### PROMPT
Wherever a line holds the word "points", copy that line from the data.

** DATASET CONTENT follows **

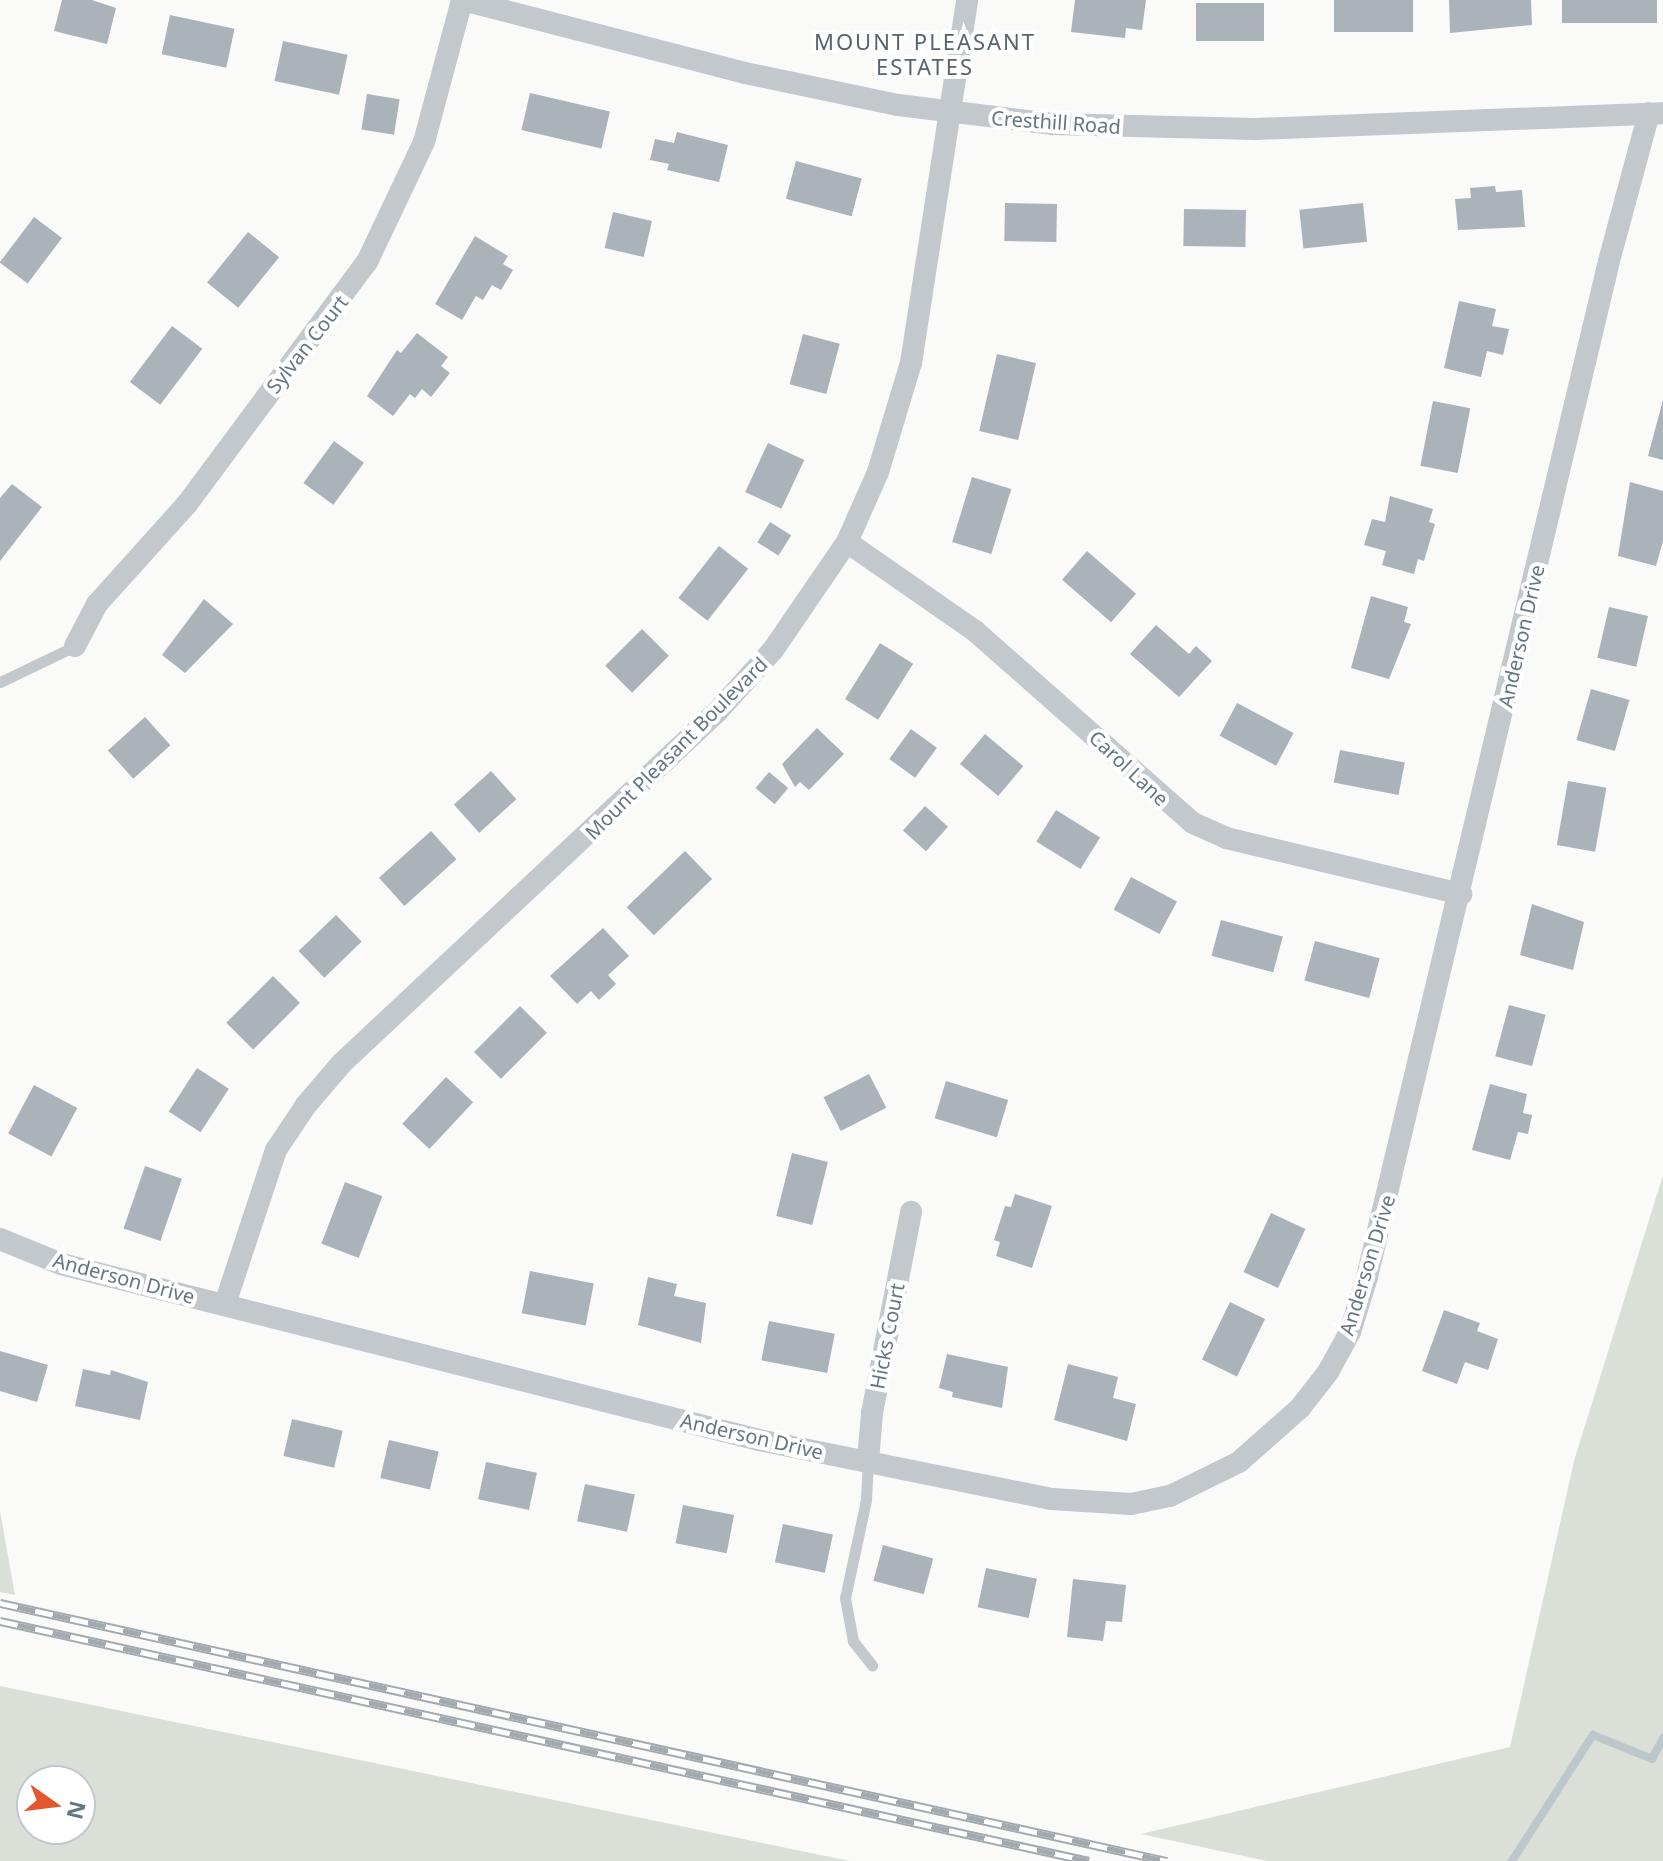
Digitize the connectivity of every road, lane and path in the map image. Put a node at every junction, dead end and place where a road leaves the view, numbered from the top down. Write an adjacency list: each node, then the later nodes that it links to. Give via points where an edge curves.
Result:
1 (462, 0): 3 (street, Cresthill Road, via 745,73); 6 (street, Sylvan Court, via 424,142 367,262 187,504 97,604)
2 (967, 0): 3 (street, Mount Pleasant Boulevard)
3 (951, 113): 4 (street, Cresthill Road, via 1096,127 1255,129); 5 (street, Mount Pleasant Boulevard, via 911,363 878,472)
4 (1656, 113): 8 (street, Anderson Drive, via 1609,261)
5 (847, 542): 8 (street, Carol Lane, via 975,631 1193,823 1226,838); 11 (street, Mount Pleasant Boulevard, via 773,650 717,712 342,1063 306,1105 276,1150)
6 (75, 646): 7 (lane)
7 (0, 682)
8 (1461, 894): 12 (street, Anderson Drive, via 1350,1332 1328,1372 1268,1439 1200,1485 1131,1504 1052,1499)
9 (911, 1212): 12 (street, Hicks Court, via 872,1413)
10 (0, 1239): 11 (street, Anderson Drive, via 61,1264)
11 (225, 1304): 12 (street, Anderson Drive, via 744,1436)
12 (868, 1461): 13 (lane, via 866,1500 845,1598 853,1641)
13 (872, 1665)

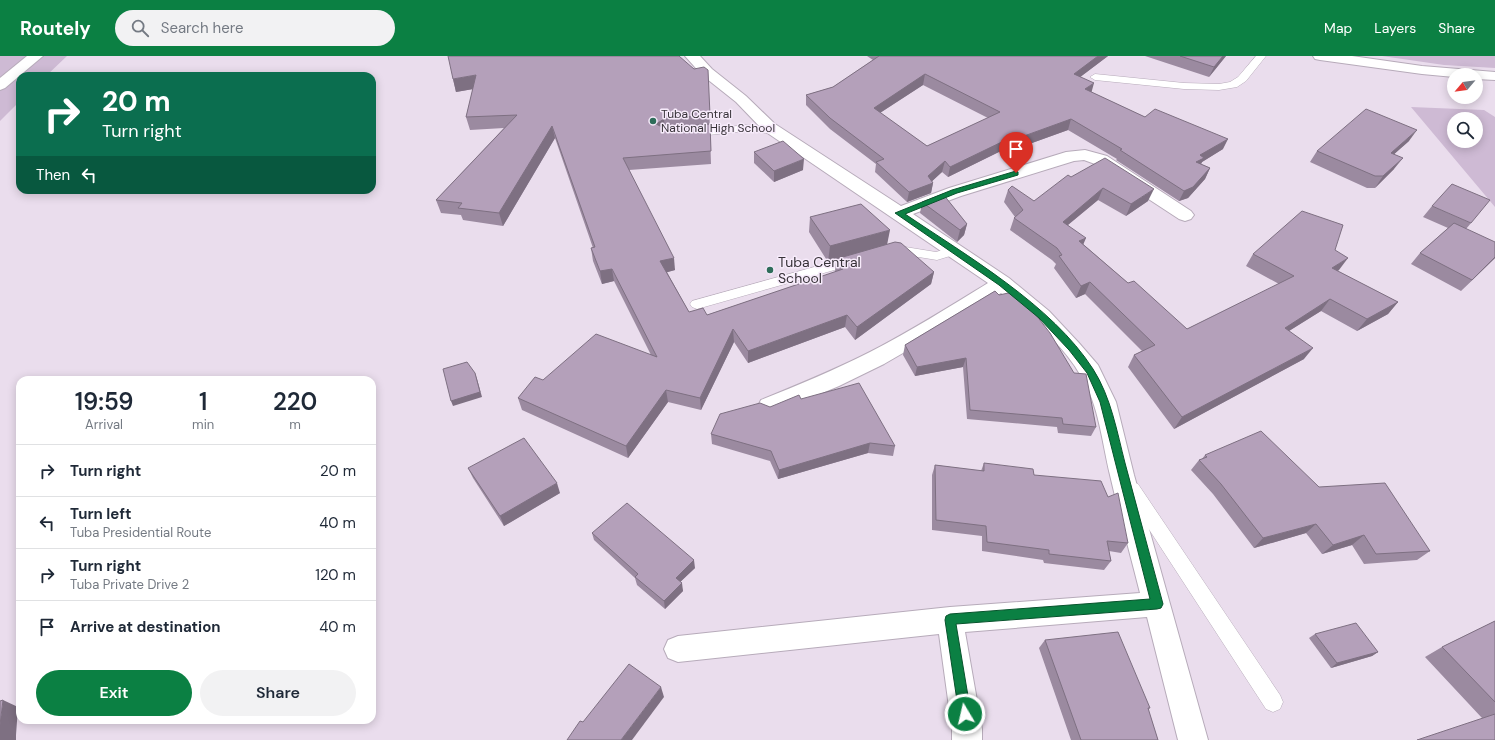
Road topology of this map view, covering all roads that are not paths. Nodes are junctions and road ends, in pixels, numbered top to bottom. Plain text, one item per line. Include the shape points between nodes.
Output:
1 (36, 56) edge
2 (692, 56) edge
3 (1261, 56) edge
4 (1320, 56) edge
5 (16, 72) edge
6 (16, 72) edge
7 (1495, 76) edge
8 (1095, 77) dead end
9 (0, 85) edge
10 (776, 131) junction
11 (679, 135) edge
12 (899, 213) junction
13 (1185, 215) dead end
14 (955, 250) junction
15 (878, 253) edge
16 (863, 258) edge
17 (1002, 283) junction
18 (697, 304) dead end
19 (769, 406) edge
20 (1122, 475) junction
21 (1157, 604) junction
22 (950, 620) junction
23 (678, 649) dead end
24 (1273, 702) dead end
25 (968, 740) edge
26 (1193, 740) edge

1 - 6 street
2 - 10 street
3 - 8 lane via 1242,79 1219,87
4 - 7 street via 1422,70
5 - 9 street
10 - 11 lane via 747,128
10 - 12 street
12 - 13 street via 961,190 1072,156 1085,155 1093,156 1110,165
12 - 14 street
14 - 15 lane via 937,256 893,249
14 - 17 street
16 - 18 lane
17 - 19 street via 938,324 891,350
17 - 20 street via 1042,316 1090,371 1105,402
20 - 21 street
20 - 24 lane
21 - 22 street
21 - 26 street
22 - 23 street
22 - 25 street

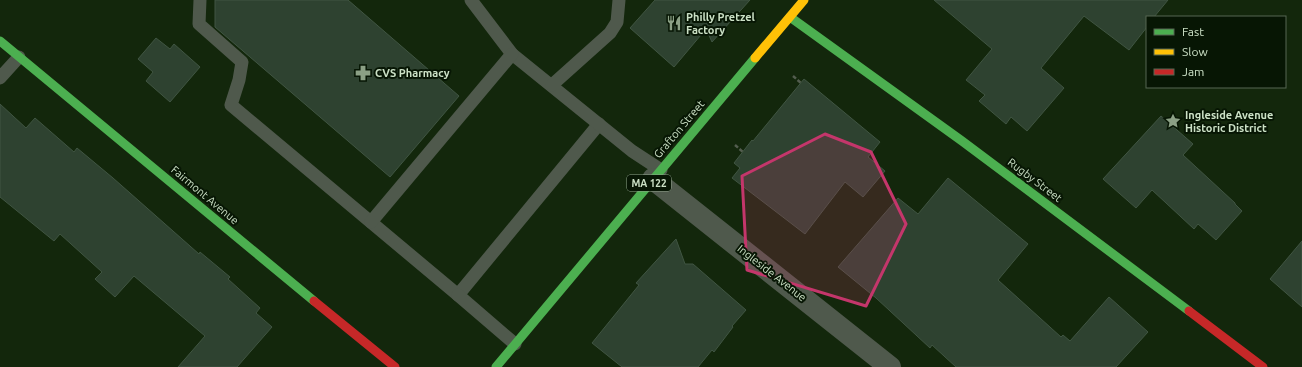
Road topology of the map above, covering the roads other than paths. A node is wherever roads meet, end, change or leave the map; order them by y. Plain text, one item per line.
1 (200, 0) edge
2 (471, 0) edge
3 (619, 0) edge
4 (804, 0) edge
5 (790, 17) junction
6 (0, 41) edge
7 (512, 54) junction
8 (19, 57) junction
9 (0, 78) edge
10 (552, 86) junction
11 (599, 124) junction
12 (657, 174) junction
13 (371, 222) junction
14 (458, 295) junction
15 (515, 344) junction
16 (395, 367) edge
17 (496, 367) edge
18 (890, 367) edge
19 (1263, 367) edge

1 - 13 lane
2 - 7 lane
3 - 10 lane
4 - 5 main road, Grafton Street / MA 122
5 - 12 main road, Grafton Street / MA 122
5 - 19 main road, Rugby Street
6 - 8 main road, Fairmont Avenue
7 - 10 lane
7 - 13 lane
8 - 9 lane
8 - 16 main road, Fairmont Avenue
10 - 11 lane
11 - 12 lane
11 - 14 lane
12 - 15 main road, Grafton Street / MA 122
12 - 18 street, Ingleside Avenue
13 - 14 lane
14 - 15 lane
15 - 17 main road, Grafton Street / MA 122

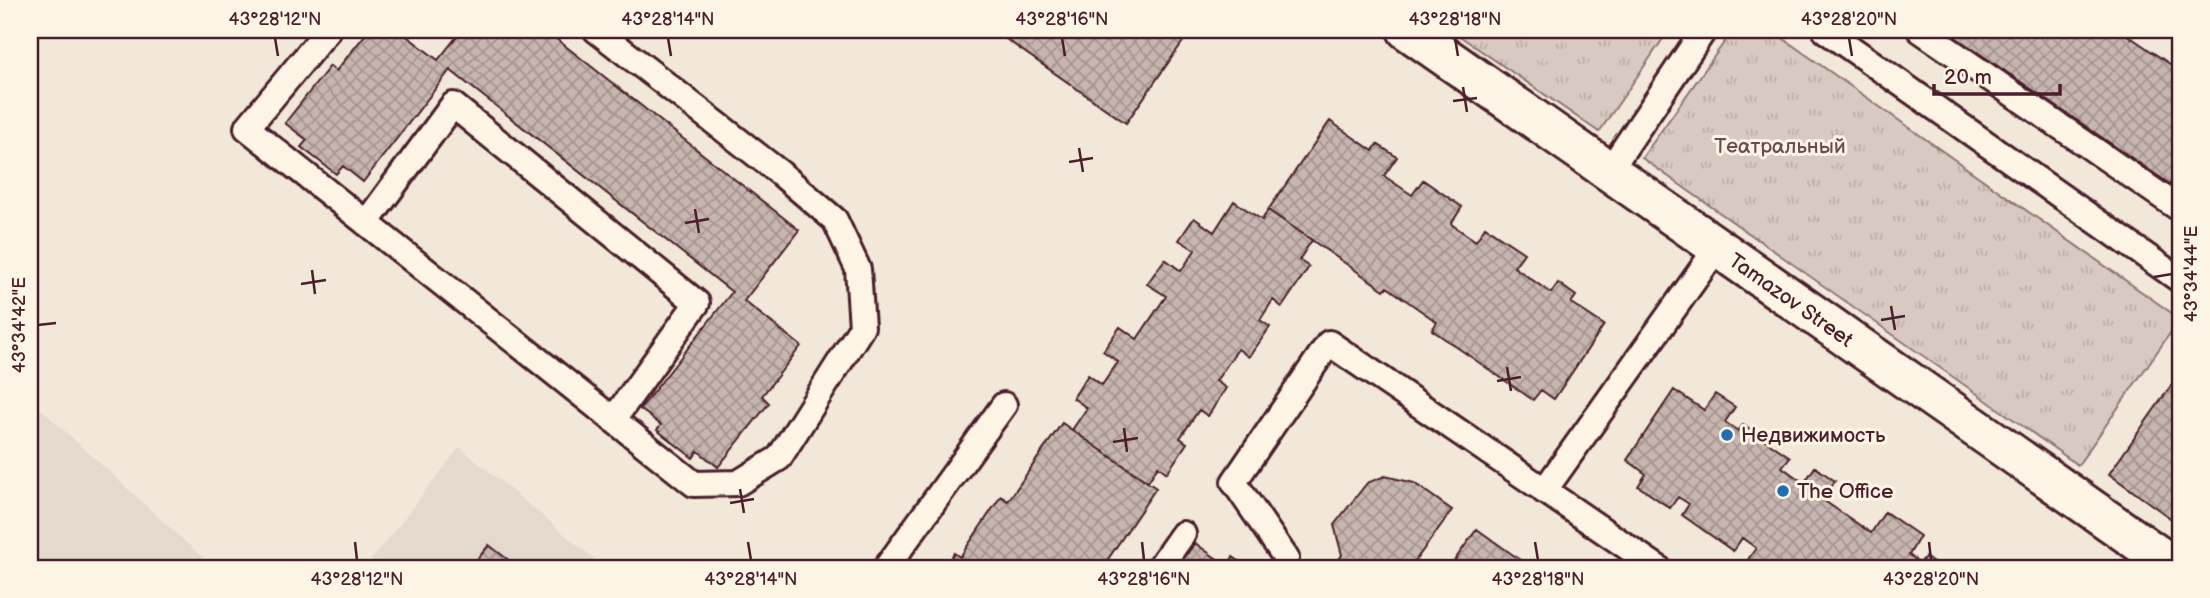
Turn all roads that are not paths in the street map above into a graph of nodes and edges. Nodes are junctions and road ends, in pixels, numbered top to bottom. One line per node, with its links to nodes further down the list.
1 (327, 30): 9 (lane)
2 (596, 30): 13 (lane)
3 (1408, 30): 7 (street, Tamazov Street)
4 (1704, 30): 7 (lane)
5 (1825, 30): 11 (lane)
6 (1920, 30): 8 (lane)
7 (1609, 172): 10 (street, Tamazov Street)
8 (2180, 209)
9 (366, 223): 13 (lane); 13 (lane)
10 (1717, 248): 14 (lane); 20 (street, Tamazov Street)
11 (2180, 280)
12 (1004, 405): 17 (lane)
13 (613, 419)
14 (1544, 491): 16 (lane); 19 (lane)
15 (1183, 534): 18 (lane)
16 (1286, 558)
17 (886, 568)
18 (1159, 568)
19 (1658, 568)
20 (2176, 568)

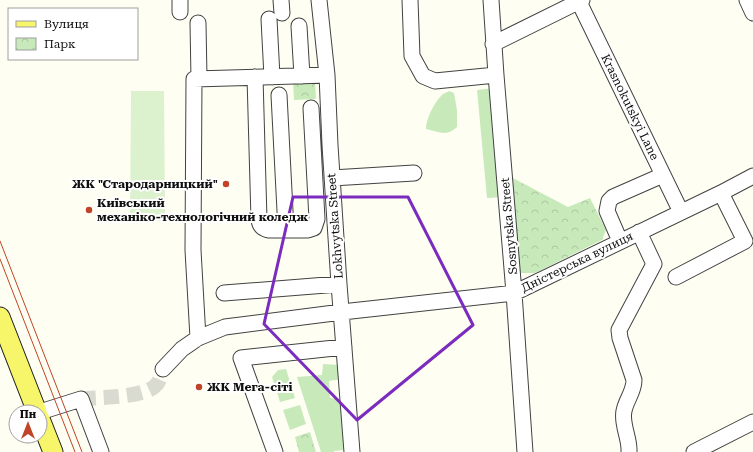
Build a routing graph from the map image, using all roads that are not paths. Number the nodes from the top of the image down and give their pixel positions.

** End of DATASET CONTENT **

### WRITTEN RESPONSE
Digitize the connectivity of every road, lane and path in the map image. Put a node at every junction, dead end and place where a road leaves the view, numbered from the top down. Write an adjacency list: each node, then the later nodes that it links to. Give via points where an edge curves.
Road topology of this map view, covering all roads that are not paths. Nodes are junctions and road ends, in pixels, numbered top to bottom. Plain text, one item per line. Include the shape points between nodes.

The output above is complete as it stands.